WHAT NEEDS TO BE DONE
Copy out all the records, word for word.

►

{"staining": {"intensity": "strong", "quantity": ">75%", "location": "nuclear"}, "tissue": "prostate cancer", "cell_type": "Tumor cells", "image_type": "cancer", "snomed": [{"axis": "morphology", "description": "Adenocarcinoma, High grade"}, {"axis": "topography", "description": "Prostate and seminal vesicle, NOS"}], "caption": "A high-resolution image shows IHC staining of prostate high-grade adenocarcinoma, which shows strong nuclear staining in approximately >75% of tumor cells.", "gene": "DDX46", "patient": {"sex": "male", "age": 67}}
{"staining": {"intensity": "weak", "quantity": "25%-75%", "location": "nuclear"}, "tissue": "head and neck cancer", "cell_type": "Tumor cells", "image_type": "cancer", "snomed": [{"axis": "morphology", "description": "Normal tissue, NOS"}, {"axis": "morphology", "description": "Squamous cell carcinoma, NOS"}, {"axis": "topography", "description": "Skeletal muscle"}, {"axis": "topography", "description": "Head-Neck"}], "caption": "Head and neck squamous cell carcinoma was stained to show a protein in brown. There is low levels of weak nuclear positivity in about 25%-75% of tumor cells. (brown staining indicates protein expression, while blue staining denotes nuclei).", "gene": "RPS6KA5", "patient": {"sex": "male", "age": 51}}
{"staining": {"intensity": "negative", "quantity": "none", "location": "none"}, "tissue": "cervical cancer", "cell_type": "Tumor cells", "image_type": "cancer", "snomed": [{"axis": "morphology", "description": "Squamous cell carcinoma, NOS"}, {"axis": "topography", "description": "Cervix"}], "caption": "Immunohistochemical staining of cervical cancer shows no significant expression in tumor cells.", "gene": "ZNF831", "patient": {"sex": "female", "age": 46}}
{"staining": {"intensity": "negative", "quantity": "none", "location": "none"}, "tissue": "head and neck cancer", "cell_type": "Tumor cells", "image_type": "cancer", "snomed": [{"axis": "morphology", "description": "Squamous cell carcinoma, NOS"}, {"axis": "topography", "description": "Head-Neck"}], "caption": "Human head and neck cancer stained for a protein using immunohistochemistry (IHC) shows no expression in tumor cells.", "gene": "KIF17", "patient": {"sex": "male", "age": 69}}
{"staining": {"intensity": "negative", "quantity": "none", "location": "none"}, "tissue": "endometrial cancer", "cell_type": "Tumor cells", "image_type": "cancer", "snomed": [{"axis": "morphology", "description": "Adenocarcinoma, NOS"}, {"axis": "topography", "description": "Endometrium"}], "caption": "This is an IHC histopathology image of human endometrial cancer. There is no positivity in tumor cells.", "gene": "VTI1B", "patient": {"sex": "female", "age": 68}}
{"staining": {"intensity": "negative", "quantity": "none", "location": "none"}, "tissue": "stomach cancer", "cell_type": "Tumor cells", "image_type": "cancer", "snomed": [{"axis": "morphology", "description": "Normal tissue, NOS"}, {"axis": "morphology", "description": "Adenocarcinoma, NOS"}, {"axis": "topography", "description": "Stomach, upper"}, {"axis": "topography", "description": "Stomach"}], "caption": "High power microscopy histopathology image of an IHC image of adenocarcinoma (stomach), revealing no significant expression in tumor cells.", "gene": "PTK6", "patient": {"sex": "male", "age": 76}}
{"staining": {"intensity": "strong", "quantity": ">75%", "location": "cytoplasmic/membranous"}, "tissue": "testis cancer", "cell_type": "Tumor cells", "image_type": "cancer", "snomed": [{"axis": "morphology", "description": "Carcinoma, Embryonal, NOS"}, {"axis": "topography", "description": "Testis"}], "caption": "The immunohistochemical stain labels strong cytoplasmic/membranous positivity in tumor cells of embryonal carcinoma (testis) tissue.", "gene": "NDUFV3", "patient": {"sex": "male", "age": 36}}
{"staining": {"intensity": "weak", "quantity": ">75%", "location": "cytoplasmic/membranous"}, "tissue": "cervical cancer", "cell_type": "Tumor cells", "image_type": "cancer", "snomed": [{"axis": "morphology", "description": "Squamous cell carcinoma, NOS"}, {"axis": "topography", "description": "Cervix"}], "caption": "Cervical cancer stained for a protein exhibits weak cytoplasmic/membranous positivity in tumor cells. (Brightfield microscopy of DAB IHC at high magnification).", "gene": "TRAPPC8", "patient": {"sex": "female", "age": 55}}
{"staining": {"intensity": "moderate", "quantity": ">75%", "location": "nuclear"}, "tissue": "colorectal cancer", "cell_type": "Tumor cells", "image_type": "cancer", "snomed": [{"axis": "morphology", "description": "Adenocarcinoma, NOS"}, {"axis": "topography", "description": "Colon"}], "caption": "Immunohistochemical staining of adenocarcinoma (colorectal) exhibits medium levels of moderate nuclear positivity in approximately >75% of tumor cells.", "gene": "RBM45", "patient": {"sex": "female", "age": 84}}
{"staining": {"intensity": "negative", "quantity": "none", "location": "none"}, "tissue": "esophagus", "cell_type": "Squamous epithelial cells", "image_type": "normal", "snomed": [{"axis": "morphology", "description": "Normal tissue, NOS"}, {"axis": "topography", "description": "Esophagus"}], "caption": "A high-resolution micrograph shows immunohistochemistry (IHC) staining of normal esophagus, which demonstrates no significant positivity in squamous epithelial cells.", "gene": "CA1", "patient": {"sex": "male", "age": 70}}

◄

RESPONSE
{"staining": {"intensity": "strong", "quantity": ">75%", "location": "nuclear"}, "tissue": "prostate cancer", "cell_type": "Tumor cells", "image_type": "cancer", "snomed": [{"axis": "morphology", "description": "Adenocarcinoma, High grade"}, {"axis": "topography", "description": "Prostate and seminal vesicle, NOS"}], "caption": "A high-resolution image shows IHC staining of prostate high-grade adenocarcinoma, which shows strong nuclear staining in approximately >75% of tumor cells.", "gene": "DDX46", "patient": {"sex": "male", "age": 67}}
{"staining": {"intensity": "weak", "quantity": "25%-75%", "location": "nuclear"}, "tissue": "head and neck cancer", "cell_type": "Tumor cells", "image_type": "cancer", "snomed": [{"axis": "morphology", "description": "Normal tissue, NOS"}, {"axis": "morphology", "description": "Squamous cell carcinoma, NOS"}, {"axis": "topography", "description": "Skeletal muscle"}, {"axis": "topography", "description": "Head-Neck"}], "caption": "Head and neck squamous cell carcinoma was stained to show a protein in brown. There is low levels of weak nuclear positivity in about 25%-75% of tumor cells. (brown staining indicates protein expression, while blue staining denotes nuclei).", "gene": "RPS6KA5", "patient": {"sex": "male", "age": 51}}
{"staining": {"intensity": "negative", "quantity": "none", "location": "none"}, "tissue": "cervical cancer", "cell_type": "Tumor cells", "image_type": "cancer", "snomed": [{"axis": "morphology", "description": "Squamous cell carcinoma, NOS"}, {"axis": "topography", "description": "Cervix"}], "caption": "Immunohistochemical staining of cervical cancer shows no significant expression in tumor cells.", "gene": "ZNF831", "patient": {"sex": "female", "age": 46}}
{"staining": {"intensity": "negative", "quantity": "none", "location": "none"}, "tissue": "head and neck cancer", "cell_type": "Tumor cells", "image_type": "cancer", "snomed": [{"axis": "morphology", "description": "Squamous cell carcinoma, NOS"}, {"axis": "topography", "description": "Head-Neck"}], "caption": "Human head and neck cancer stained for a protein using immunohistochemistry (IHC) shows no expression in tumor cells.", "gene": "KIF17", "patient": {"sex": "male", "age": 69}}
{"staining": {"intensity": "negative", "quantity": "none", "location": "none"}, "tissue": "endometrial cancer", "cell_type": "Tumor cells", "image_type": "cancer", "snomed": [{"axis": "morphology", "description": "Adenocarcinoma, NOS"}, {"axis": "topography", "description": "Endometrium"}], "caption": "This is an IHC histopathology image of human endometrial cancer. There is no positivity in tumor cells.", "gene": "VTI1B", "patient": {"sex": "female", "age": 68}}
{"staining": {"intensity": "negative", "quantity": "none", "location": "none"}, "tissue": "stomach cancer", "cell_type": "Tumor cells", "image_type": "cancer", "snomed": [{"axis": "morphology", "description": "Normal tissue, NOS"}, {"axis": "morphology", "description": "Adenocarcinoma, NOS"}, {"axis": "topography", "description": "Stomach, upper"}, {"axis": "topography", "description": "Stomach"}], "caption": "High power microscopy histopathology image of an IHC image of adenocarcinoma (stomach), revealing no significant expression in tumor cells.", "gene": "PTK6", "patient": {"sex": "male", "age": 76}}
{"staining": {"intensity": "strong", "quantity": ">75%", "location": "cytoplasmic/membranous"}, "tissue": "testis cancer", "cell_type": "Tumor cells", "image_type": "cancer", "snomed": [{"axis": "morphology", "description": "Carcinoma, Embryonal, NOS"}, {"axis": "topography", "description": "Testis"}], "caption": "The immunohistochemical stain labels strong cytoplasmic/membranous positivity in tumor cells of embryonal carcinoma (testis) tissue.", "gene": "NDUFV3", "patient": {"sex": "male", "age": 36}}
{"staining": {"intensity": "weak", "quantity": ">75%", "location": "cytoplasmic/membranous"}, "tissue": "cervical cancer", "cell_type": "Tumor cells", "image_type": "cancer", "snomed": [{"axis": "morphology", "description": "Squamous cell carcinoma, NOS"}, {"axis": "topography", "description": "Cervix"}], "caption": "Cervical cancer stained for a protein exhibits weak cytoplasmic/membranous positivity in tumor cells. (Brightfield microscopy of DAB IHC at high magnification).", "gene": "TRAPPC8", "patient": {"sex": "female", "age": 55}}
{"staining": {"intensity": "moderate", "quantity": ">75%", "location": "nuclear"}, "tissue": "colorectal cancer", "cell_type": "Tumor cells", "image_type": "cancer", "snomed": [{"axis": "morphology", "description": "Adenocarcinoma, NOS"}, {"axis": "topography", "description": "Colon"}], "caption": "Immunohistochemical staining of adenocarcinoma (colorectal) exhibits medium levels of moderate nuclear positivity in approximately >75% of tumor cells.", "gene": "RBM45", "patient": {"sex": "female", "age": 84}}
{"staining": {"intensity": "negative", "quantity": "none", "location": "none"}, "tissue": "esophagus", "cell_type": "Squamous epithelial cells", "image_type": "normal", "snomed": [{"axis": "morphology", "description": "Normal tissue, NOS"}, {"axis": "topography", "description": "Esophagus"}], "caption": "A high-resolution micrograph shows immunohistochemistry (IHC) staining of normal esophagus, which demonstrates no significant positivity in squamous epithelial cells.", "gene": "CA1", "patient": {"sex": "male", "age": 70}}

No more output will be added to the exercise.